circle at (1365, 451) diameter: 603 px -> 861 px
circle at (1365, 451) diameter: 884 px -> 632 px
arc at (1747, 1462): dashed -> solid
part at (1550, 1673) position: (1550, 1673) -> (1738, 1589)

* * *

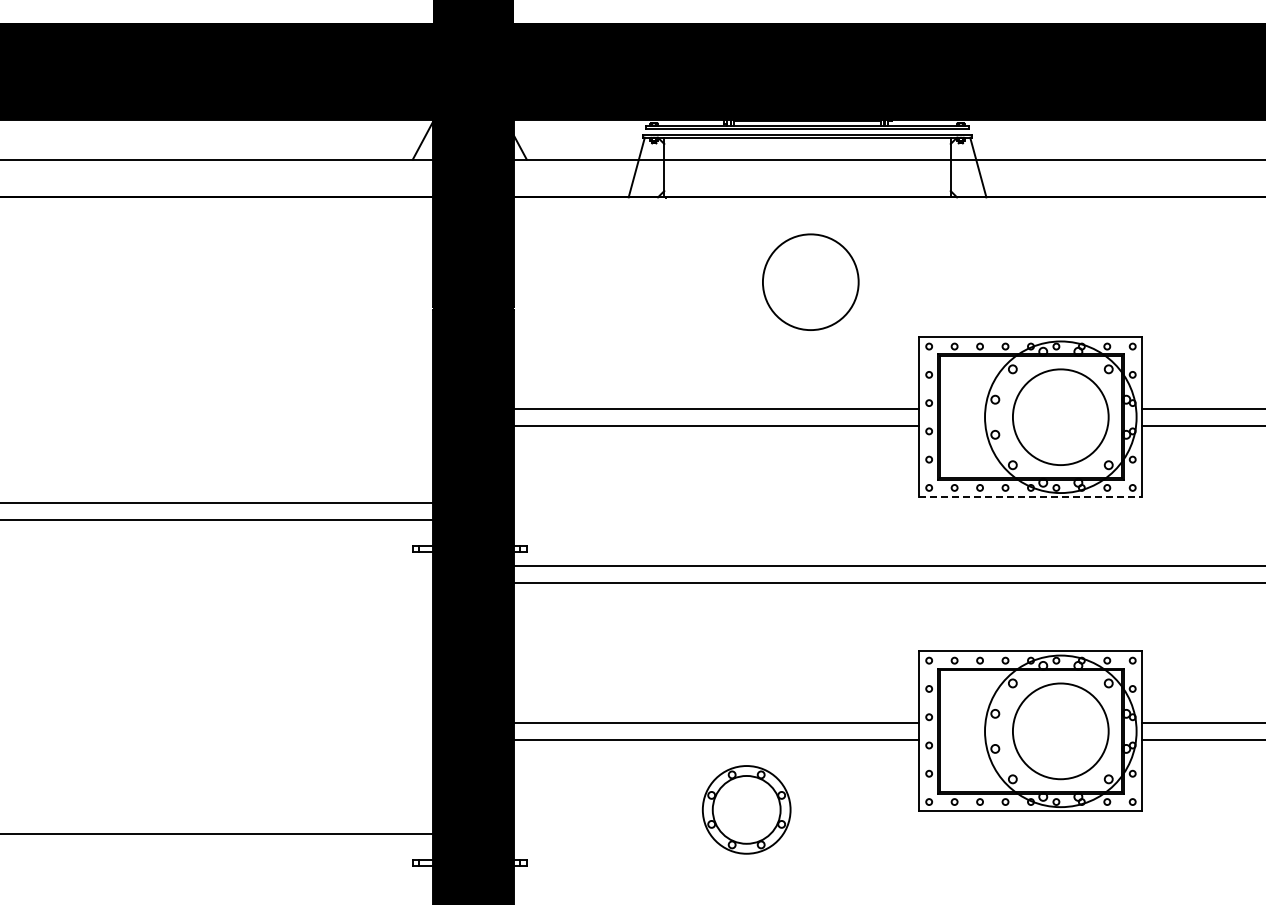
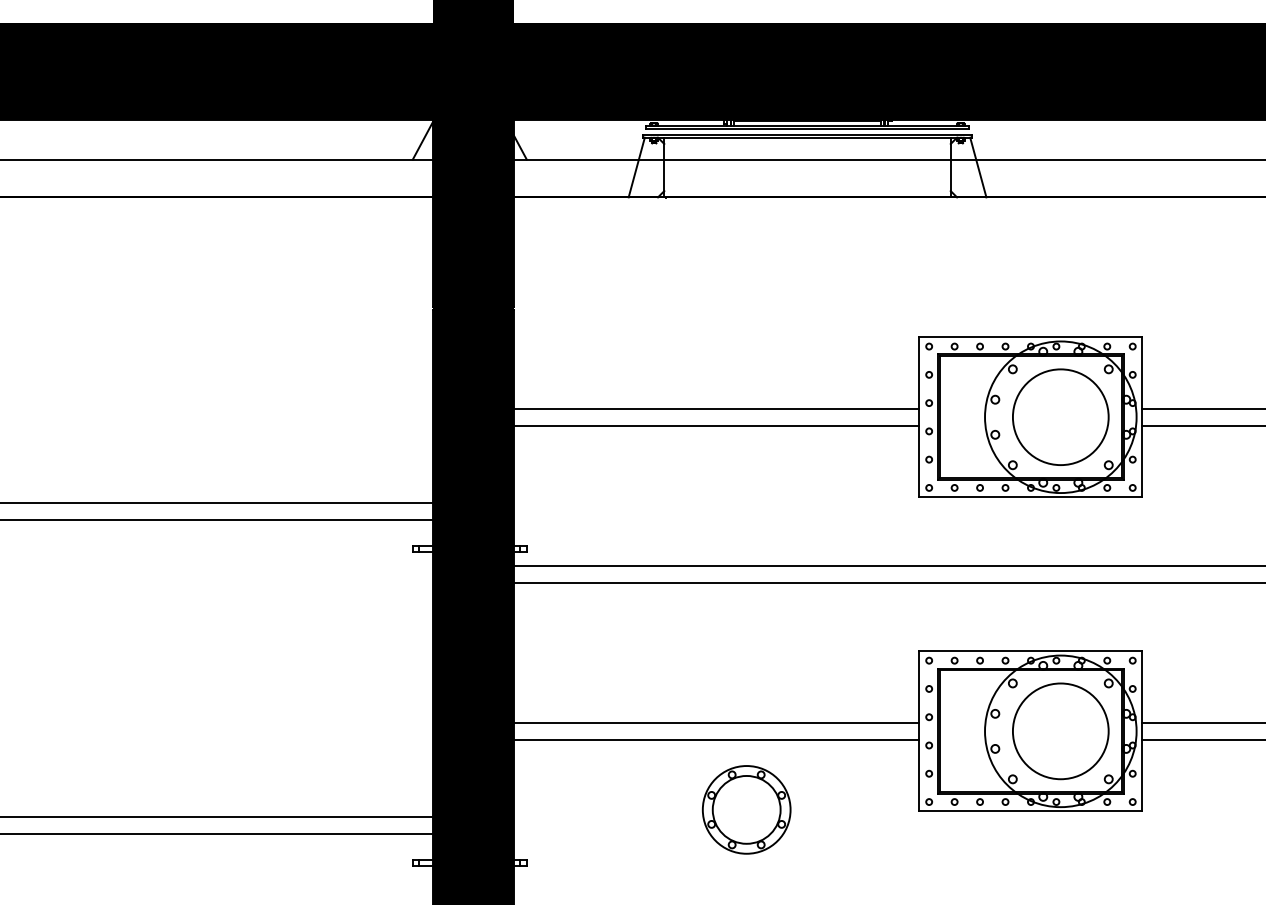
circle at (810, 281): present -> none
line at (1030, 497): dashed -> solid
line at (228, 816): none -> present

* * *

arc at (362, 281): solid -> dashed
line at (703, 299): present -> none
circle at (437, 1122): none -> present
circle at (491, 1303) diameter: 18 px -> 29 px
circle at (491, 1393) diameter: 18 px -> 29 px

* * *

- [Descripción del problema]:
Transcribe sin cambios las líneas de los ítems de arriba, desde la línea que contiene "circle at (1365, 451) diameter: 603" hasta la línea que contiene "part at (1550, 1673)", ambas incluidas.

- [Salida]:
circle at (1365, 451) diameter: 603 px -> 861 px
circle at (1365, 451) diameter: 884 px -> 632 px
arc at (1747, 1462): dashed -> solid
part at (1550, 1673) position: (1550, 1673) -> (1738, 1589)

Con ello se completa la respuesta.